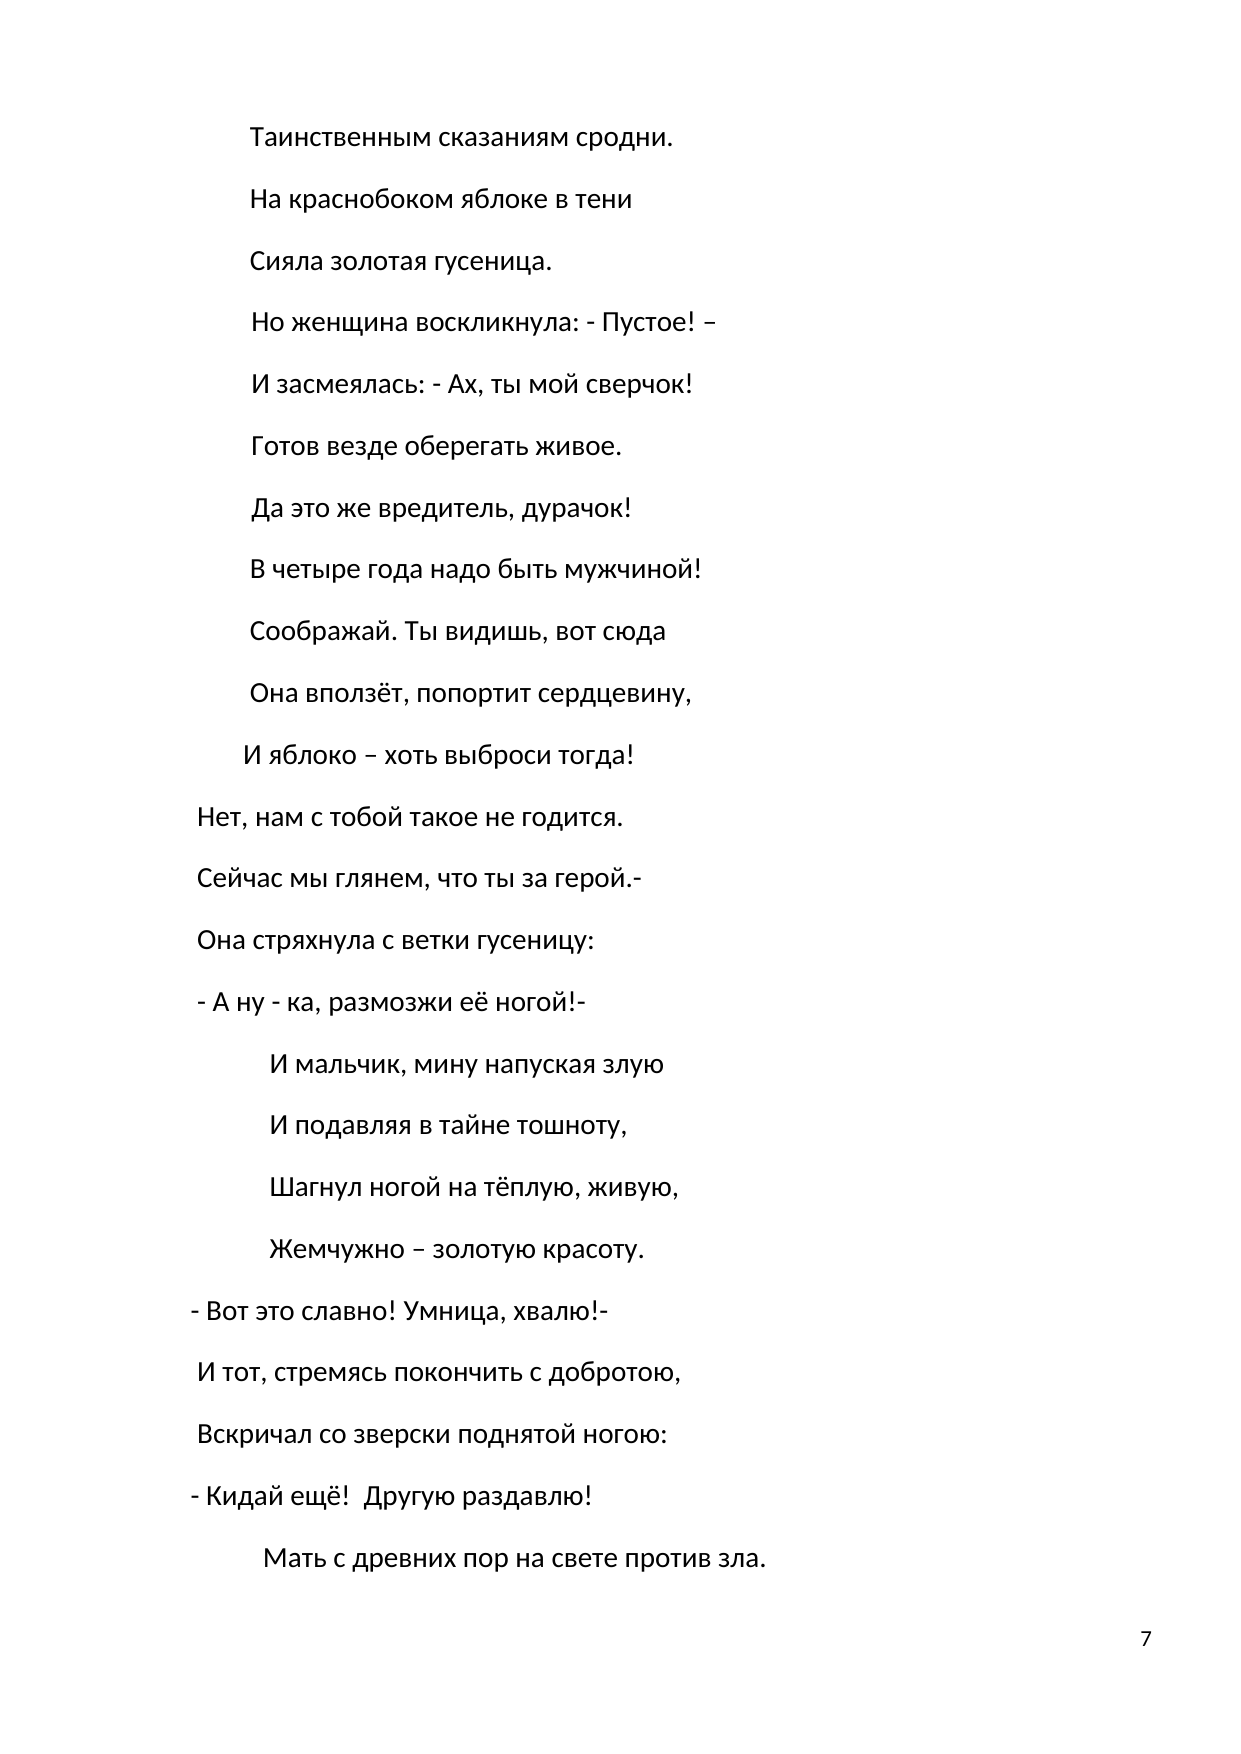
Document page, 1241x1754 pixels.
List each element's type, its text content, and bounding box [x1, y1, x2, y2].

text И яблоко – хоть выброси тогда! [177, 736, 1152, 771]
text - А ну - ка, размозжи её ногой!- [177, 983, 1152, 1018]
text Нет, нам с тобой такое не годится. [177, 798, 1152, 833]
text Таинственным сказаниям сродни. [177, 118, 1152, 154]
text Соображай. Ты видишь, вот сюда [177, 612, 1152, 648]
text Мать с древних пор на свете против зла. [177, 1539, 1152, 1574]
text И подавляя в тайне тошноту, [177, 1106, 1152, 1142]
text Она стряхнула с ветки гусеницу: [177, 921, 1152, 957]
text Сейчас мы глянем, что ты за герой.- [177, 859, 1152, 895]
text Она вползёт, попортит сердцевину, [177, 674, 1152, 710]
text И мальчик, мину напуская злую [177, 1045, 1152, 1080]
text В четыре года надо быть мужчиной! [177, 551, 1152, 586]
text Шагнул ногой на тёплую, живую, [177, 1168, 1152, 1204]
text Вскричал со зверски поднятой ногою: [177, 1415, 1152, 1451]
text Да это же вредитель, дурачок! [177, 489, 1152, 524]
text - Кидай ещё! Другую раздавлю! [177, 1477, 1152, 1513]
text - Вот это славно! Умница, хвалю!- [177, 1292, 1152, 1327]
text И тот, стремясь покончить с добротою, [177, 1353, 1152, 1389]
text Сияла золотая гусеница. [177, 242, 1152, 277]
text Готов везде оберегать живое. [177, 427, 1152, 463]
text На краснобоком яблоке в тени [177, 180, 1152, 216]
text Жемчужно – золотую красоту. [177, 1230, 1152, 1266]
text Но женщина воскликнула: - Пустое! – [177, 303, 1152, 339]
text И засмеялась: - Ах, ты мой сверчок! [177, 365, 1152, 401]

*Assignment*.
Scan the material above for the word "ногой". Copy each line where it occurs.

*Solution to the problem*.
text - А ну - ка, размозжи её ногой!- [177, 983, 1152, 1018]
text Шагнул ногой на тёплую, живую, [177, 1168, 1152, 1204]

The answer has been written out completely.